Unter den Filmen des ersten Diagonale-Tages sind mir zwei besonders aufgefallen, weil sie beide um etwas herum gebaut sind, das sie nicht zeigen. Nikolaus Geyrhalter (Unser tägliches Brot) taucht mit seinem Dokumentarfilm 7915km tief in den Afrikanischen Kontinent ein, auf der Strecke, welche die Rally Paris-Dakar in 14 Tagen durchrast. Die einzigen Rally-Bilder sind am Anfang zu sehen, auf den Leinwänden einer Sponsorenpromotion. Geyrhalter besucht die Orte und die Menschen, an denen die motorisierten Dekadenzbolzer vorbeirasen. Der zweite Film, der seinen Kondensationskern nicht ins Bild rückt, ist Der erste Tag, eine ORF-ARTE-Fernsehproduktion von Andreas Prochaska (In drei Tagen bist Du tot). Es ist ein Katastrophenfilm mit unsichtbarer Katastrophe: Der GAU in einem grenznahen tschechischen Atomkraftwerk löst in Niederösterreich die Katastrophenalarmorganisation aus und führt zur Evakuierung.
Es scheint, als ob Prochaska mit seinen beiden In drei Tagen bist du tot-Filmen zum diensthabenden Genreregisseur Österreichs avanciert ist, und das nicht unverdient. Denn wie er es fertigbringt das Genre Katastrophenfilm realistisch und unspektakulär, gleichzeitig aber spannend und einleuchtend durch die Reifen einer öffentlich-rechtlichen Fernsehanstalt springen zu lassen, dass ist eine reife Leistung. Im Katalog der Diagonale versichert Dr. Heinrich Mis, ORF-Fernsehfilmchef:
Der erste Tag ist ein Bericht über eine naheliegende Utopie, ein durchaus vorstellbares Ereignis. Mit aller notwendigen Sorgfalt eines öffentlich rechtlichen Senders gemacht, soll das ein BEitrag zur Diskussion übe Energie, Sicherheit, Zvilschutz und Zivilcourage werden. Das ist seriöse Science Fiction.
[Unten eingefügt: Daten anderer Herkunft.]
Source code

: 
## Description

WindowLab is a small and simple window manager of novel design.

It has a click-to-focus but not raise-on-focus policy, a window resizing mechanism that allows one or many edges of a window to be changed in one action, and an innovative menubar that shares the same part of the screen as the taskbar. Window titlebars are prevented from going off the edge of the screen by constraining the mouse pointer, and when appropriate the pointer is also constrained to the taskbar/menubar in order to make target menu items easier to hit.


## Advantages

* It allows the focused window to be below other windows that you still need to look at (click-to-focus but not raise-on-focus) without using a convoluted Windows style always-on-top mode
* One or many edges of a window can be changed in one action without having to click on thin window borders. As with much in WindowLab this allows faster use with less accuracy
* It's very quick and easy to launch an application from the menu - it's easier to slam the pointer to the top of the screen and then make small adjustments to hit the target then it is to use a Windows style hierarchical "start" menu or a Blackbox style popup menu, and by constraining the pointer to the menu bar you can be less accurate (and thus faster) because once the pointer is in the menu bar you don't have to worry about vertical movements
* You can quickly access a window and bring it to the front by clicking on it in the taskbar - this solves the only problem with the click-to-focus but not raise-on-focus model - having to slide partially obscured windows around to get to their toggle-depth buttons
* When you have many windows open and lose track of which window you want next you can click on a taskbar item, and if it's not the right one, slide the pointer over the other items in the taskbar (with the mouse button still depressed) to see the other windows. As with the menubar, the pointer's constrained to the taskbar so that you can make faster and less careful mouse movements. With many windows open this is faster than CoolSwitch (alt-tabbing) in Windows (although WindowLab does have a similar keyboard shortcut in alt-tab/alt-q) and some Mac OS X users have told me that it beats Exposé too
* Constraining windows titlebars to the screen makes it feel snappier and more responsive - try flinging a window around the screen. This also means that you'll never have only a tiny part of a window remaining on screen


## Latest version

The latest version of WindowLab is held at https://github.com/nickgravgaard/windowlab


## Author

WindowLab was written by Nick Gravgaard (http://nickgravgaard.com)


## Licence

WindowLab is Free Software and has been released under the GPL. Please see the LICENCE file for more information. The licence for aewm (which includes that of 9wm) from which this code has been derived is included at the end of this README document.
Das (medien-) politisch ’seriöse‘ an der Dramaturgie zeigt sich unter andere daran, dass die Behörden, Alarmorganisationen, Ämter und Armeeeinheiten samt und sonders angemessen, adäquat und besonnen handeln. Das wäre (in) einem Kinokatastrophenfilm nicht passiert. Aber Prochaska holt das Maximum aus den eingeschränkten Möglichkeiten heraus, indem er sich gleich noch ein wenig weiter einschränkt. Den einzigen sichtbaren leiblichen Schaden nimmt ein früher Warner, der bei einem Unfall mit Fahrerflucht sein Leben lassen muss. Alle anderen Figuren sind entweder unter Dach und Fach, oder stehen buchstäblich im Regen, dem nur die drohende Musik und die sorgfältig aufgebaute Katastrophenstimmung seine strahlende Kontaminierung verleiht. Grosse Katastrophendramaturgie für die kleine Kiste. Der ORF2 hat den Film letzten November im Rahmen eines Atomkraft-Themenabend anlässlich 30 Jahre Zwentendorf gezeigt, die ARTE-Ausstrahlung ist noch offen.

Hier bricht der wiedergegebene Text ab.